▶ GIVEN PASSAGE
★ ★ ★ ★ ★

Testing Incremental Models And Backfills

Learn Testing Incremental Models And Backfills for free with explanations, exercises, and a quick test (for Analytics Engineer).

Published: December 23, 2025 | Updated: December 23, 2025

Who this is for

Analytics Engineers and BI developers who maintain incremental data models and need confidence when backfilling historical data without breaking downstream dashboards.

Why this matters

Most production models are incremental to keep jobs fast and affordable.
Backfills are needed when logic changes, late-arriving data appears, or you migrate historical tables.
Badly tested backfills can double-count metrics, create gaps, or overload the warehouse.

Real tasks you will face

Introduce a new business rule and backfill the last 12 months safely.
Fix a bug and reprocess a late-arriving window without duplicating rows.
Switch an incremental key or watermark and prove idempotence.

Concept explained simply

Incremental models process only a slice of data each run (for example, rows with load_time from the last day). Backfills re-run a larger historical window to correct or recompute data. Testing ensures the slice logic and backfill plan produce the same correct table you would get from a full rebuild—without excess cost or risk.

Mental model

Imagine your target table as a ledger. Each run updates only the latest pages. A backfill lets you revisit older pages. Your tests should prove three things: you add only what is missing, you update only what changed, and you can repeat the operation without creating duplicates.

Key principles for testing incremental models & backfills

Idempotence: multiple runs with the same inputs should produce the same final table.
Unique keys: assert a stable primary key that stays unique post-merge.
Watermarks: test your filter boundary (>= vs >) to avoid gaps or overlaps.
Late-arriving data: incorporate a small rolling backfill window (e.g., last 7 days).
Partition awareness: validate counts and invariants per partition/date.
Shadow runs: write to a temporary table and diff before swapping.

Worked examples

Example 1: Append-only incremental with rolling window

Scenario: You load events incrementally using event_timestamp >= max(event_timestamp) from target, plus a 2-day cushion for late data.

★ ★ ★ ★ ★

▶ DATA RECORDS
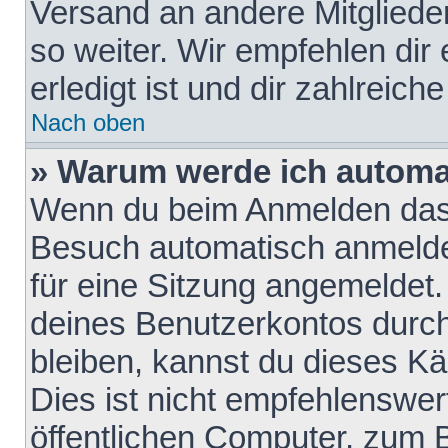
Versand an andere Mitglieder
so weiter. Wir empfehlen dir
erledigt ist und dir zahlreiche
Nach oben
» Warum werde ich automa
Wenn du beim Anmelden das 
Besuch automatisch anmelden
für eine Sitzung angemeldet
deines Benutzerkontos durch
bleiben, kannst du dieses 
Dies ist nicht empfehlenswe
öffentlichen Computer, zum B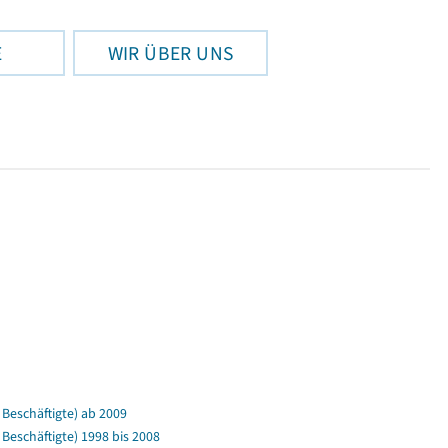
E
WIR ÜBER UNS
Beschäftigte) ab 2009
eschäftigte) 1998 bis 2008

★ ★ ★ ★ ★

▶ EXERCISE TASKS
- 1) In the page on testing incremental models and backfills, what example size does it give for a small rolling backfill window for late-arriving data?
- 2) Render this sentence from the page on testing incremental models and backfills in Spanish: "Backfills are needed when logic changes, late-arriving data appears, or you migrate historical tables."
- 3) Write the next part of the page on testing incremental models and backfills, picking up after its last sentence.

▶ EXERCISE RESPONSES
- 1) The last 7 days.

- 2) Los backfills se necesitan cuando cambia la lógica, aparecen datos que llegan con retraso o se migran tablas históricas.

- 3)
-- Safety check: duplicates by primary key after incremental insert
SELECT event_id, COUNT(*) AS c
FROM analytics.events
GROUP BY event_id
HAVING COUNT(*) > 1;

-- Compare target vs full recompute (sample window)
WITH full AS (
  SELECT * FROM staging.events WHERE event_timestamp >= DATEADD(day, -7, CURRENT_DATE)
), inc AS (
  SELECT * FROM analytics.events WHERE event_timestamp >= DATEADD(day, -7, CURRENT_DATE)
)
SELECT 'missing_in_target' AS issue, COUNT(*)
FROM full f
LEFT JOIN inc i ON i.event_id = f.event_id
WHERE i.event_id IS NULL
UNION ALL
SELECT 'extra_in_target', COUNT(*)
FROM inc i
LEFT JOIN full f ON f.event_id = i.event_id
WHERE f.event_id IS NULL;

Expected: both counts zero; duplicates query returns no rows.

Example 2: Upsert (MERGE) incremental model

Scenario: Orders table with unique key order_id. You update quantities and statuses over time.

-- Detect rows that should be updated in target
WITH src AS (
  SELECT order_id, qty, status FROM staging.orders WHERE updated_at >= DATEADD(day, -3, CURRENT_DATE)
), tgt AS (
  SELECT order_id, qty, status FROM mart.orders WHERE updated_at >= DATEADD(day, -3, CURRENT_DATE)
)
SELECT COUNT(*) AS to_update
FROM src s
JOIN tgt t ON t.order_id = s.order_id
WHERE (s.qty != t.qty OR s.status != t.status);

-- Idempotence probe: run MERGE into a shadow table, MERGE again, then diff
SELECT COUNT(*) AS diffs
FROM mart.orders_shadow a
FULL OUTER JOIN mart.orders_shadow b
  ON a.order_id = b.order_id
WHERE (a.qty != b.qty OR a.status != b.status) OR (a.order_id IS NULL OR b.order_id IS NULL);

Expected: to_update reflects real change volume; diffs = 0 after second run.

Example 3: Backfill by partition with swap

Scenario: You changed revenue logic and must reprocess the last 90 days partition-by-partition.

-- Build shadow per day
CREATE OR REPLACE TABLE mart.revenue_shadow AS
SELECT *
FROM (
  SELECT /* new logic */ * FROM staging.revenue
  WHERE ds BETWEEN '2024-10-01' AND '2024-12-30'
);

-- Quality checks on shadow
SELECT ds, COUNT(*) AS rows, COUNT(DISTINCT order_id) AS unique_orders
FROM mart.revenue_shadow
GROUP BY ds;

-- Diff per partition vs current
WITH cur AS (SELECT ds, order_id, amount FROM mart.revenue WHERE ds BETWEEN '2024-10-01' AND '2024-12-30'),
     new AS (SELECT ds, order_id, amount FROM mart.revenue_shadow)
SELECT ds,
  SUM(CASE WHEN c.order_id IS NULL THEN 1 ELSE 0 END) AS missing,
  SUM(CASE WHEN n.order_id IS NULL THEN 1 ELSE 0 END) AS extra,
  SUM(CASE WHEN c.amount != n.amount THEN 1 ELSE 0 END) AS changed
FROM new n
FULL OUTER JOIN cur c USING (ds, order_id)
GROUP BY ds;

-- Swap (after validation)
-- TRUNCATE partitions in mart.revenue, then INSERT from mart.revenue_shadow by ds.

Expected: Validate row counts, uniqueness, and acceptable changes before the swap.

How to test backfills safely (step-by-step)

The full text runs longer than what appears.